I bit the bullet once and just bought a new SRAM rear mech for one of my bikes when I needed some parts, as I ran into the same issue in that to get the parts alone it would cost nearly as much as the whole enchilada. 

It's the same with Avid brakes, etc. Broke a lever blade on my MTB and the replacement blade was almost as much as a replacement lever assembly, which was almost as much as a whole new brake/caliper setup. 

Usually what I do these days is scan Craigslist or even post a wanted ad in Craigslist for the small parts I am looking for - usually someone has a part they aren't using in their shop/garage that can be had for a small fraction of what they cost new. I've helped a few people out in my area who were on the lookout for this kind of stuff, and if you were in SoCal as opposed to the UK you'd be all set!


----------



## z1ppster (Aug 15, 2010)

bugger.  i guess ill upgrade to a RED one then


----------



## Ray_from_SA (Jun 15, 2005)

The lower bolt from a Shimano derailleur will work too. I ran into the same issue as you.

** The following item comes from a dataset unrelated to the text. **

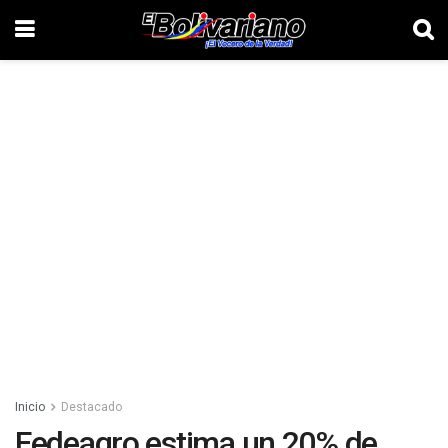
Inicio
Destacado
Fedeagro estima un 20% de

I drilled the original bolt out (it's aluminum so easy to drill) and replaced with a Shimano one I had in my parts box.

See if your LBS has any destroyed derailleurs or parts laying around and go to work.


----------



## z1ppster (Aug 15, 2010)

Bugger I tried a shimano one but it wouldn't fit through the jockey wheel

I guess it's different on 2010 force


----------